Prompt
Your answer must be a word-for-word copy of the listing below, minus its pictures.

Material for this exercise
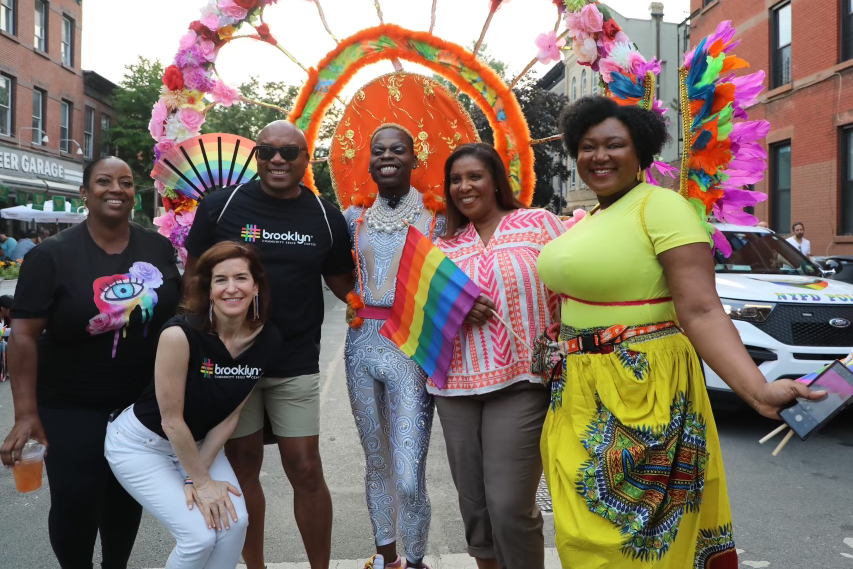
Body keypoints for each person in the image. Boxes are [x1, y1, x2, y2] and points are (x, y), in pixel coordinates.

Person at [535, 96, 823, 568]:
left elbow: (703, 309)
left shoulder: (662, 207)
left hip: (644, 387)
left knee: (640, 543)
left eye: (614, 145)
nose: (599, 156)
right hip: (579, 390)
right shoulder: (591, 217)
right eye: (587, 146)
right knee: (582, 535)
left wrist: (757, 391)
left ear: (642, 153)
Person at [184, 120, 354, 569]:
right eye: (267, 151)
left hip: (293, 359)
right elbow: (194, 277)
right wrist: (190, 341)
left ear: (307, 159)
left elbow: (347, 286)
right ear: (256, 156)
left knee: (305, 468)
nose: (278, 159)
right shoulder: (221, 206)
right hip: (230, 360)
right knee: (243, 470)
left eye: (289, 152)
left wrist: (396, 301)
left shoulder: (324, 215)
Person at [0, 156, 182, 568]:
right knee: (75, 501)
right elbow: (24, 336)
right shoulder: (51, 256)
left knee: (124, 498)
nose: (116, 189)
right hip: (69, 402)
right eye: (104, 181)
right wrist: (25, 414)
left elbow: (179, 310)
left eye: (126, 182)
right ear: (85, 192)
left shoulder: (156, 247)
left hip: (138, 404)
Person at [105, 241, 281, 569]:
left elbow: (231, 413)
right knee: (198, 537)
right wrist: (200, 482)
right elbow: (171, 421)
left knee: (235, 524)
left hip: (199, 445)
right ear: (208, 289)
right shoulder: (180, 334)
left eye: (241, 278)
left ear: (256, 286)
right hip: (142, 446)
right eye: (221, 280)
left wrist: (194, 474)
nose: (232, 289)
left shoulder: (266, 338)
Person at [431, 143, 564, 569]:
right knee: (475, 505)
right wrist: (454, 308)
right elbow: (423, 319)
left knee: (509, 504)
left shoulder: (538, 224)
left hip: (523, 381)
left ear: (496, 181)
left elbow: (571, 286)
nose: (464, 187)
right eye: (455, 180)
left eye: (474, 176)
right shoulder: (444, 247)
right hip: (455, 386)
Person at [343, 124, 443, 569]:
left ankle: (416, 559)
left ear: (413, 158)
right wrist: (351, 300)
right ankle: (387, 558)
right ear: (369, 159)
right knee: (376, 462)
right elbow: (334, 270)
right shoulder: (353, 217)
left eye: (397, 150)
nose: (387, 156)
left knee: (407, 473)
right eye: (378, 149)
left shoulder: (438, 215)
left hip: (410, 346)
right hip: (361, 345)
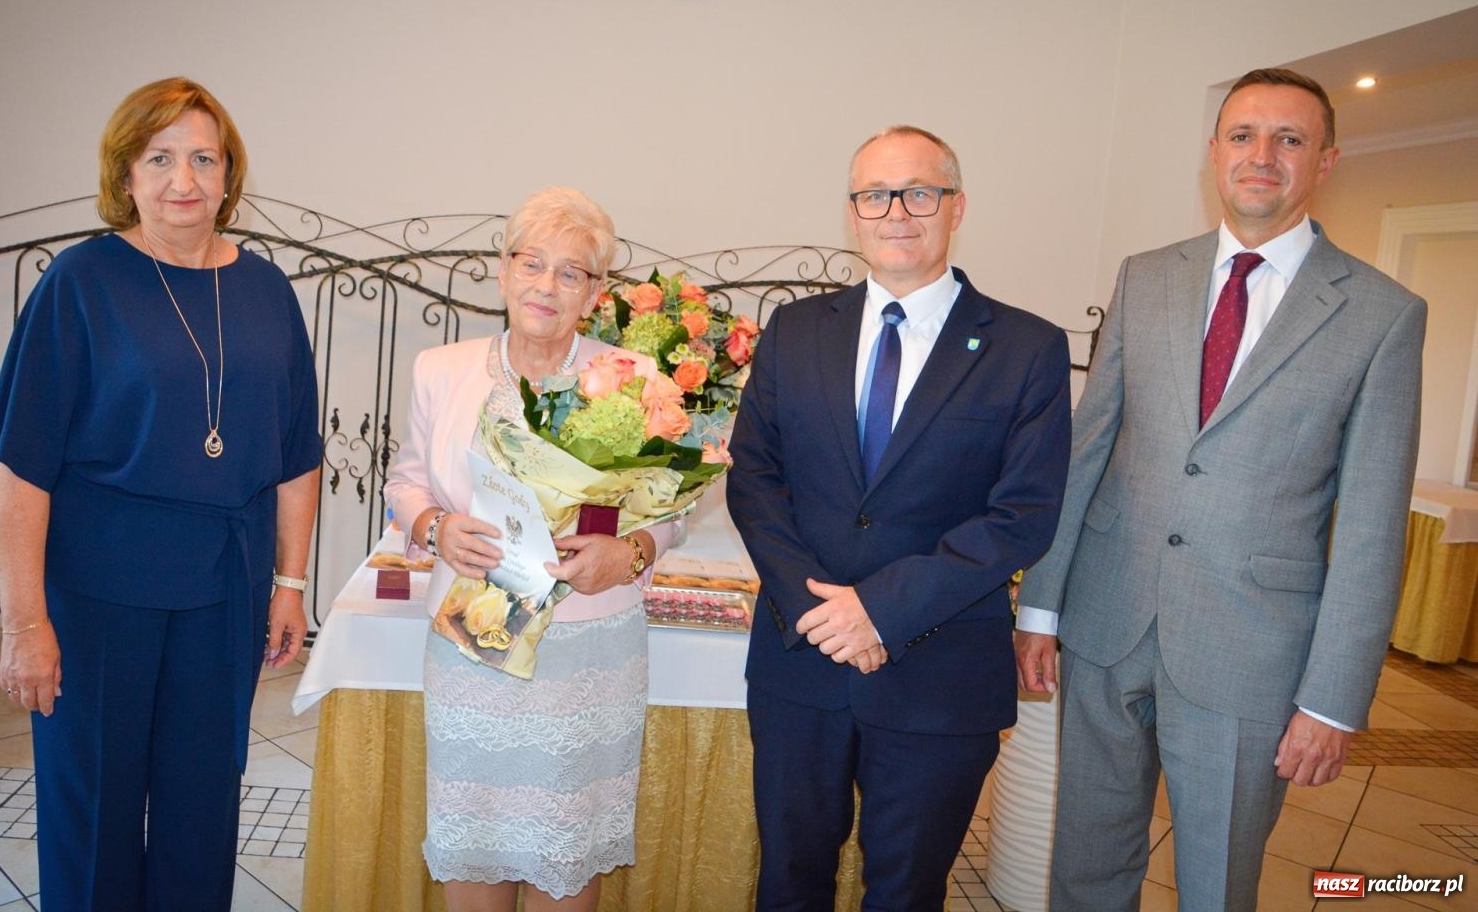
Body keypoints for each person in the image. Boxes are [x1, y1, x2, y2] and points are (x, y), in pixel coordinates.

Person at [1015, 68, 1426, 911]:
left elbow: (1374, 527)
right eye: (1242, 136)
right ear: (1213, 154)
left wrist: (1334, 700)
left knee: (1216, 885)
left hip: (1253, 654)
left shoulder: (1383, 314)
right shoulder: (1147, 276)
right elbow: (1087, 450)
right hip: (1106, 624)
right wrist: (1039, 607)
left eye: (1290, 139)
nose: (1261, 156)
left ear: (1326, 160)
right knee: (1085, 868)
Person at [0, 77, 323, 911]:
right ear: (125, 174)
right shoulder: (81, 282)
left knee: (203, 804)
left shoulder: (268, 290)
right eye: (160, 158)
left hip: (224, 588)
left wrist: (291, 583)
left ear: (230, 175)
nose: (184, 181)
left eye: (204, 158)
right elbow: (20, 469)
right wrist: (26, 625)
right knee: (92, 804)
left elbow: (296, 453)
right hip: (97, 592)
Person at [726, 126, 1073, 911]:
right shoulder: (797, 330)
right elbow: (755, 477)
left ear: (957, 207)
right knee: (788, 882)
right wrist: (824, 612)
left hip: (939, 674)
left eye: (920, 192)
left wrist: (879, 611)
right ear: (853, 214)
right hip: (799, 662)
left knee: (908, 892)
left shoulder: (1026, 347)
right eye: (875, 195)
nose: (897, 212)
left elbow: (1022, 514)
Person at [384, 187, 676, 911]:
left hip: (587, 650)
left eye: (571, 272)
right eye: (532, 263)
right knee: (473, 845)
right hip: (472, 646)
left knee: (564, 855)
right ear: (504, 268)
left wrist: (630, 554)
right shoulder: (440, 369)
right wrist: (435, 529)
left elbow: (673, 510)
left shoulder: (635, 381)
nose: (546, 286)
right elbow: (406, 479)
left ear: (594, 292)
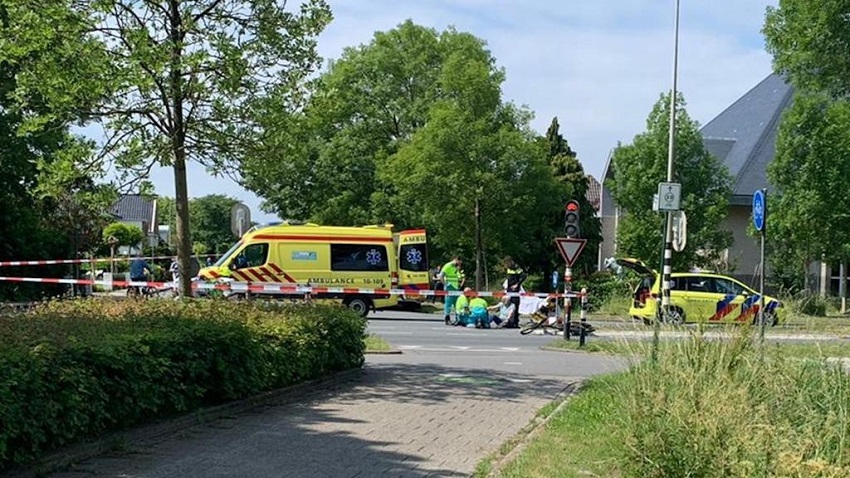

Exercise output
Body keypoints for each person in the image. Boxes are [x1, y1, x2, y2] and points are (x, y), in pixel coordinates.

Person at [535, 96, 823, 568]:
left elbow: (703, 309)
left shoulder: (662, 207)
left hip: (644, 387)
left knee: (640, 543)
left eye: (614, 145)
nose: (599, 156)
right hip: (579, 390)
right shoulder: (591, 217)
right eye: (587, 146)
right knee: (582, 535)
left wrist: (757, 391)
left ear: (642, 153)
Person at [184, 120, 354, 569]:
right eye: (267, 151)
left hip: (293, 359)
right elbow: (194, 277)
right wrist: (190, 341)
left ear: (307, 159)
left elbow: (347, 286)
right ear: (256, 156)
left knee: (305, 468)
nose: (278, 159)
right shoulder: (221, 206)
right hip: (230, 360)
right knee: (243, 470)
left eye: (289, 152)
left wrist: (396, 301)
left shoulder: (324, 215)
Person at [0, 156, 182, 568]:
right knee: (75, 501)
right elbow: (24, 336)
right shoulder: (51, 256)
left knee: (124, 498)
nose: (116, 189)
right hip: (69, 402)
right eye: (104, 181)
right wrist: (25, 414)
left elbow: (179, 310)
left eye: (126, 182)
right ear: (85, 192)
left shoulder: (156, 247)
left hip: (138, 404)
Person at [105, 241, 281, 569]:
left elbow: (231, 413)
right knee: (198, 537)
right wrist: (200, 482)
right elbow: (171, 421)
left knee: (235, 524)
left hip: (199, 445)
right ear: (208, 289)
right shoulder: (180, 334)
left eye: (241, 278)
left ear: (256, 286)
right hip: (142, 446)
right eye: (221, 280)
left wrist: (194, 474)
nose: (232, 289)
left shoulder: (266, 338)
Person at [431, 143, 564, 569]:
right knee: (475, 505)
right wrist: (454, 308)
right elbow: (423, 319)
left knee: (509, 504)
left shoulder: (538, 224)
left hip: (523, 381)
left ear: (496, 181)
left elbow: (571, 286)
nose: (464, 187)
right eye: (455, 180)
left eye: (474, 176)
right shoulder: (444, 247)
right hip: (455, 386)
Person at [343, 124, 443, 569]:
left ankle: (416, 559)
left ear: (413, 158)
right wrist: (351, 300)
right ankle: (387, 558)
right ear: (369, 159)
right knee: (376, 462)
right elbow: (334, 270)
right shoulder: (353, 217)
left eye: (397, 150)
nose: (387, 156)
left knee: (407, 473)
right eye: (378, 149)
left shoulder: (438, 215)
left hip: (410, 346)
right hip: (361, 345)
Body keypoints for each person in the image. Boxes are [x1, y1, x2, y2] and points are (x, y), in pixel coordinates.

Person at [1015, 68, 1426, 911]:
left elbow: (1374, 527)
right eye: (1242, 136)
right ear: (1213, 154)
left wrist: (1334, 700)
left knee: (1216, 885)
left hip: (1253, 654)
left shoulder: (1383, 314)
right shoulder: (1147, 276)
right elbow: (1087, 450)
right hip: (1106, 624)
right wrist: (1039, 607)
left eye: (1290, 139)
nose: (1261, 156)
left ear: (1326, 160)
right knee: (1085, 868)
Person at [0, 77, 323, 911]:
right ear: (125, 174)
right shoulder: (81, 282)
left knee: (203, 804)
left shoulder: (268, 290)
right eye: (160, 158)
left hip: (224, 588)
left wrist: (291, 583)
left ear: (230, 175)
nose: (184, 181)
left eye: (204, 158)
right elbow: (20, 469)
right wrist: (26, 625)
right knee: (92, 804)
left elbow: (296, 453)
right hip: (97, 592)
Person at [726, 126, 1073, 911]:
right shoulder: (797, 330)
right elbow: (755, 477)
left ear: (957, 207)
right knee: (788, 882)
right wrist: (824, 612)
left hip: (939, 674)
left eye: (920, 192)
left wrist: (879, 611)
right ear: (853, 214)
right hip: (799, 662)
left knee: (908, 892)
left shoulder: (1026, 347)
right eye: (875, 195)
nose: (897, 212)
left elbow: (1022, 514)
Person at [384, 187, 676, 911]:
left hip: (587, 650)
left eye: (571, 272)
right eye: (532, 263)
right knee: (473, 845)
right hip: (472, 646)
left knee: (564, 855)
right ear: (504, 268)
left wrist: (630, 554)
right shoulder: (440, 369)
right wrist: (435, 529)
left elbow: (673, 510)
left shoulder: (635, 381)
nose: (546, 286)
right elbow: (406, 479)
left ear: (594, 292)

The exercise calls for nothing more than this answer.